- **KETENTUAN TUGAS**:
#1 Dalam teks tentang krisis listrik Sumatera Utara, paragraf yang diawali "Apalagi kalau dikaitkan" menyinggung sebuah janji. Sebutkan satu per satu semua hal yang termasuk dalam janji itu.
#2 Lanjutkan teks tentang krisis listrik Sumatera Utara mulai sesudah kalimat terakhirnya.

━━ TEKS BACAAN

Dalam rangka peningkatan pembangunan yang berkesinambungan di bidang ketenagalistrikan. Diperlukan upaya untuk secara optimal memanfaatkan sumber-sumber energi untuk membangkitkan tenaga listrik, sehingga menjamin tersedianya tenaga listrik.
Menurut UU Nomor 15 Tahun 1985 tentang ketenagalistrikan, Pasal 3; ”Pembangunan ketenagalistrikan bertujuan untuk meningkatkan kesejahteraan dan kemakmuran rakyat secara adil dan merata serta mendorong peningkatan kegiatan ekonomi”.
Konteks pemadaman bergilir yang menimpa kawasan Sumatera Utara, yakni sejak tahun 2005, sistem kelistrikan di wilayah PT PLN (Persero) Regional Sumatera Utara oleh pemerintah melalui Keputusan Menteri Energi dan Sumber Daya Mineral Nomor: 479-12/43/600.2/2005, dinyatakan sebagai daerah krisis penyediaan energi listrik.
Celakanya, meski pemerintah dan PT PLN (Persero) telah mengetahui di wilayah PT PLN (Persero) Regional Sumatera Utara sebagai daerah krisis penyediaan energi listrik. Akan tetapi, pengelola kelistrikan dan pemerintah tidak membuat atau melakukan langkah sesuai tugas dan wewenang dalam jabatannya guna membuat kebijakan. Terobosan kebijakan yang bertujuan untuk menyelamatkan atau memulihkan sistem kelistrikan.
Jadi, memang soal krisis listrik alias pemadaman bergilir tidak datang serta merta. Akan tetapi merupakan warisan akut, seperti duri dalam daging. Bahkan jauh sebelum duet Syamsul & Gatot dipilih langsung rakyat Sumatera Utara. Cuma, masalahnya sampai kini pemadaman bergilir itu masih terus terjadi.
Warga Sumatera Utara sempat mempunyai harapan, tatkala Wakil Gubernur, menjamin (Waspada, 25/6/’08, halaman 9), bakal tidak ada lagi pemadaman bergilir 2 bulan ke depan. “Krisis listrik untuk kawasan Medan dan sekitarnya dapat teratasi dalam dua bula ke depan”. Tetapi celaka dua belas, fakta menunjukkan kehendak lain.
Intinya, pemadaman bergilir yang direncanakan akan berkurang nyatanya tidak terealisir. Kini frekuensi pemadaman itu, malah kian hari makin parah. Penyakit perusahaan ‘setrum’ itu, kumat lagi. Pemadaman bergilir itu tak hanya berlangsung sekejap. Sangat mungkin terjadi, dalam sehari terjadi dua kali dan durasi mencapai tiga hingga empat jam. Kondisi ini harusnya bukan persoalan biasa dan tidak bisa dibiarkan berkepanjangan.
Apalagi kalau dikaitkan dengan janji tidak lapar, tidak sakit dan tidak bodoh itu. Bagaimana mungkin mewujudkan program gubernur terpilih, kalau pemadaman bergilir justru makin parah? Rentetan krisis listrik telah menimbulkan suasana ketidakpastian pasokan energi listrik. Akibat terjadinya pemadaman bergilir sejumlah sektor vital tercatat mengalami kerugian, seperti sektor investasi dan industri terpukul dan kacau.

━━━━
━━ DATA YANG DIBERIKAN

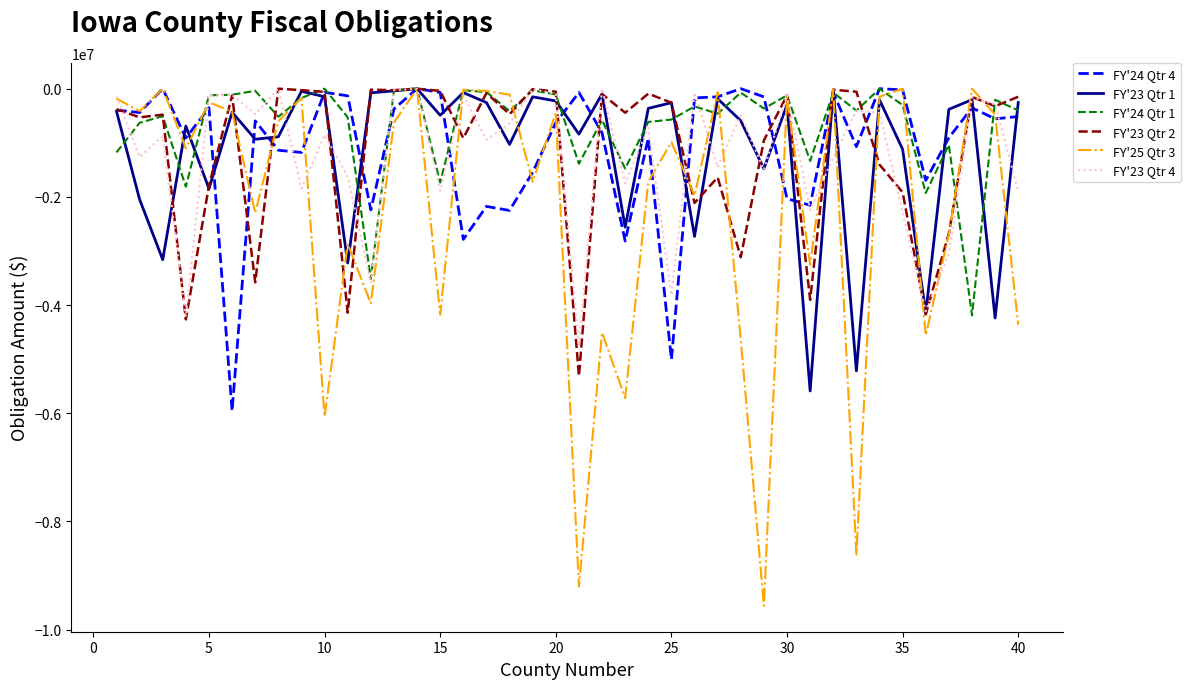

What is the minimum value for FY'23 Qtr 2?

-5316388.5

━━━━

- **JAWABAN TERTULIS ANDA**:
#1 tidak lapar; tidak sakit; tidak bodoh

#2
Sektor ekonomi usaha kecil dan menengah lumpuh, sektor rumah tangga atau perkantoran banyak peralatan elektronika rusak dan aktivitas rutin atau pelayanan publik terhenti, sektor parawisata terancam bangkrut. Sektor lalu lintas macet dan sektor lain yang menimbulkan semakin tinggi risiko menurunnya kualitas kehidupan masyarakat.
Sektor penyelenggaraan sistem pendidikan bagi anak-anak di setiap jenjangnya terancam ambruk. Listrik mati telah mematikan aktivitas proses belajar mengajar. Aktivitas belajar nyaris lumpuh dan ruangan tiba-tiba gelap. Oleh karena, peralatan teknologi/laboratorium yang berhubungan dengan energi listrik tidak bisa beroperasi.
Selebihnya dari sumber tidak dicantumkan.